By: dmcq (dmcq.delete@this.fano.co.uk), July 9, 2015 4:37 am
Room: Moderated Discussions
Mark Roulo (nothanks.delete@this.xxx.com) on July 8, 2015 4:54 pm wrote:
> Linus Torvalds (torvalds.delete@this.linux-foundation.org) on July 8, 2015 1:38 pm wrote:
> > dmcq (dmcq.delete@this.fano.co.uk) on July 8, 2015 10:11 am wrote:
> > >
> > > If Linux copes with weak memory ordering and just using barriers then that is good. If a person wants to
> > > use shared data they should signal to the hardware that they are doing that - it should not be a general
> > > overhead.
> >
> > You completely missed my argument.Apparently the whole "testing is meaningful" passed you by with no impact.
> >
> > > The design of the hardware is becoming more automated and straightforward rules are what are needed.
> >
> > .. I would say that _stricter_ rules are needed. We have a history of CPU's starting off with really badly
> > designed and weak rules in general, and every single time
> > that tends to be a big mistake. Undefined behavior
> > in a CPU is bad. And weak memory ordering pretty much ends up being "undefined behavior".

# DATA RECORDS

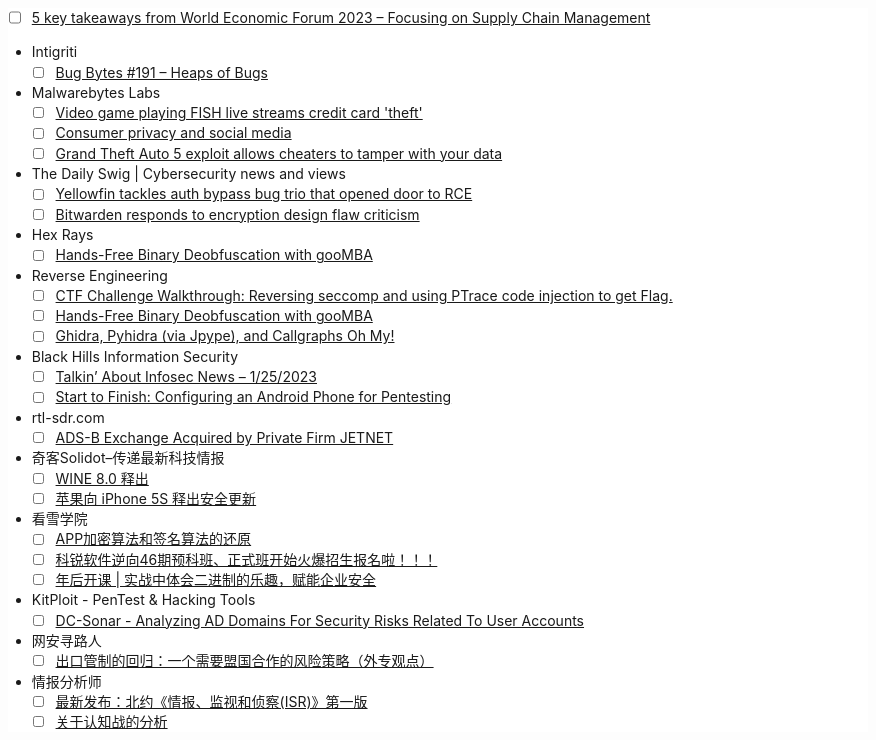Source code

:   - [ ] [5 key takeaways from World Economic Forum 2023 –   Focusing on Supply Chain Management](https://blogs.sap.com/2023/01/25/5-key-takeaways-from-world-economic-forum-2023-focusing-on-supply-chain-management/)
- Intigriti
  - [ ] [Bug Bytes #191 – Heaps of Bugs](https://blog.intigriti.com/2023/01/25/bug-bytes-191-heaps-of-bugs/)
- Malwarebytes Labs
  - [ ] [Video game playing FISH live streams credit card 'theft'](https://www.malwarebytes.com/blog/news/2023/01/video-game-playing-fish-live-streams-credit-card-theft)
  - [ ] [Consumer privacy and social media](https://www.malwarebytes.com/blog/news/2023/01/consumer-privacy-and-social-media)
  - [ ] [Grand Theft Auto 5 exploit allows cheaters to tamper with your data](https://www.malwarebytes.com/blog/news/2023/01/grand-theft-auto-5-exploit-allows-cheaters-to-tamper-with-your-data)
- The Daily Swig | Cybersecurity news and views
  - [ ] [Yellowfin tackles auth bypass bug trio that opened door to RCE](https://portswigger.net/daily-swig/yellowfin-tackles-auth-bypass-bug-trio-that-opened-door-to-rce)
  - [ ] [Bitwarden responds to encryption design flaw criticism](https://portswigger.net/daily-swig/bitwarden-responds-to-encryption-design-flaw-criticism)
- Hex Rays
  - [ ] [Hands-Free Binary Deobfuscation with gooMBA](https://hex-rays.com/blog/deobfuscation-with-goomba/)
- Reverse Engineering
  - [ ] [CTF Challenge Walkthrough: Reversing seccomp and using PTrace code injection to get Flag.](https://www.reddit.com/r/ReverseEngineering/comments/10kxz3e/ctf_challenge_walkthrough_reversing_seccomp_and/)
  - [ ] [Hands-Free Binary Deobfuscation with gooMBA](https://www.reddit.com/r/ReverseEngineering/comments/10l1z8s/handsfree_binary_deobfuscation_with_goomba/)
  - [ ] [Ghidra, Pyhidra (via Jpype), and Callgraphs Oh My!](https://www.reddit.com/r/ReverseEngineering/comments/10kmugg/ghidra_pyhidra_via_jpype_and_callgraphs_oh_my/)
- Black Hills Information Security
  - [ ] [Talkin’ About Infosec News – 1/25/2023](https://www.blackhillsinfosec.com/talkin-about-infosec-news-1-25-2023/)
  - [ ] [Start to Finish: Configuring an Android Phone for Pentesting](https://www.blackhillsinfosec.com/start-to-finish-configuring-an-android-phone-for-pentesting/)
- rtl-sdr.com
  - [ ] [ADS-B Exchange Acquired by Private Firm JETNET](https://www.rtl-sdr.com/ads-b-exchange-acquired-by-private-firm-jetnet/)
- 奇客Solidot–传递最新科技情报
  - [ ] [WINE 8.0 释出](https://www.solidot.org/story?sid=73954)
  - [ ] [苹果向 iPhone 5S 释出安全更新](https://www.solidot.org/story?sid=73953)
- 看雪学院
  - [ ] [APP加密算法和签名算法的还原](https://mp.weixin.qq.com/s?__biz=MjM5NTc2MDYxMw==&mid=2458493150&idx=1&sn=dfbd46ca0236fc3397a104f9956f97bd&chksm=b18e905486f9194289b952a71b7e6985eddf28dc4e3435ffe916e4d35ae7d606cf722d8994f1&scene=58&subscene=0#rd)
  - [ ] [科锐软件逆向46期预科班、正式班开始火爆招生报名啦！！！](https://mp.weixin.qq.com/s?__biz=MjM5NTc2MDYxMw==&mid=2458493150&idx=2&sn=8a2a969bebdde36ad5bad01877c75f6e&chksm=b18e905486f919425b7c04681f2c4ecea48d1b8af5d4c5999552acedf4dcd5b8ae2920c0bfff&scene=58&subscene=0#rd)
  - [ ] [年后开课 | 实战中体会二进制的乐趣，赋能企业安全](https://mp.weixin.qq.com/s?__biz=MjM5NTc2MDYxMw==&mid=2458493150&idx=3&sn=0a4ba5f62fe6fc295c3d4569edb34516&chksm=b18e905486f91942323e5185759dd19a811000d1248844b1bafb0deef364d6b8408a64fa97ec&scene=58&subscene=0#rd)
- KitPloit - PenTest & Hacking Tools
  - [ ] [DC-Sonar - Analyzing AD Domains For Security Risks Related To User Accounts](http://www.kitploit.com/2023/01/dc-sonar-analyzing-ad-domains-for.html)
- 网安寻路人
  - [ ] [出口管制的回归：一个需要盟国合作的风险策略（外专观点）](https://mp.weixin.qq.com/s?__biz=MzIxODM0NDU4MQ==&mid=2247498712&idx=1&sn=34ed1d573d7de3ee57a3fc3f4e879c54&chksm=97e94632a09ecf24a5e959a6fd10fb057c767e9f33f00edce50fc262b5aefe4656e1e23a6e97&scene=58&subscene=0#rd)
- 情报分析师
  - [ ] [最新发布：北约《情报、监视和侦察(ISR)》第一版](https://mp.weixin.qq.com/s?__biz=MzA3Mjc1MTkwOA==&mid=2650524420&idx=1&sn=691fe95361e2d55c2e823e039745919d&chksm=8716e54fb0616c59bcd1b34313e297034d245d0c869c36d91ef7cf39029042b95d1838706737&scene=58&subscene=0#rd)
  - [ ] [关于认知战的分析](https://mp.weixin.qq.com/s?__biz=MzA3Mjc1MTkwOA==&mid=2650524420&idx=2&sn=c6402e45a0a29394613d166cb6ccfaa4&chksm=8716e54fb0616c599ffe9114902ab28f1cd575e40f5f9312ca7ea6a8df35931684a6c92d20d4&scene=58&subscene=0#rd)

# ABOUT THIS TASK
Write out the stretch of the memory-ordering forum thread from "By: dmcq (dmcq.delete@this.fano.co.uk), July" through "with no impact.".

# ANSWER SECTION
By: dmcq (dmcq.delete@this.fano.co.uk), July 9, 2015 4:37 am
Room: Moderated Discussions
Mark Roulo (nothanks.delete@this.xxx.com) on July 8, 2015 4:54 pm wrote:
> Linus Torvalds (torvalds.delete@this.linux-foundation.org) on July 8, 2015 1:38 pm wrote:
> > dmcq (dmcq.delete@this.fano.co.uk) on July 8, 2015 10:11 am wrote:
> > >
> > > If Linux copes with weak memory ordering and just using barriers then that is good. If a person wants to
> > > use shared data they should signal to the hardware that they are doing that - it should not be a general
> > > overhead.
> >
> > You completely missed my argument.Apparently the whole "testing is meaningful" passed you by with no impact.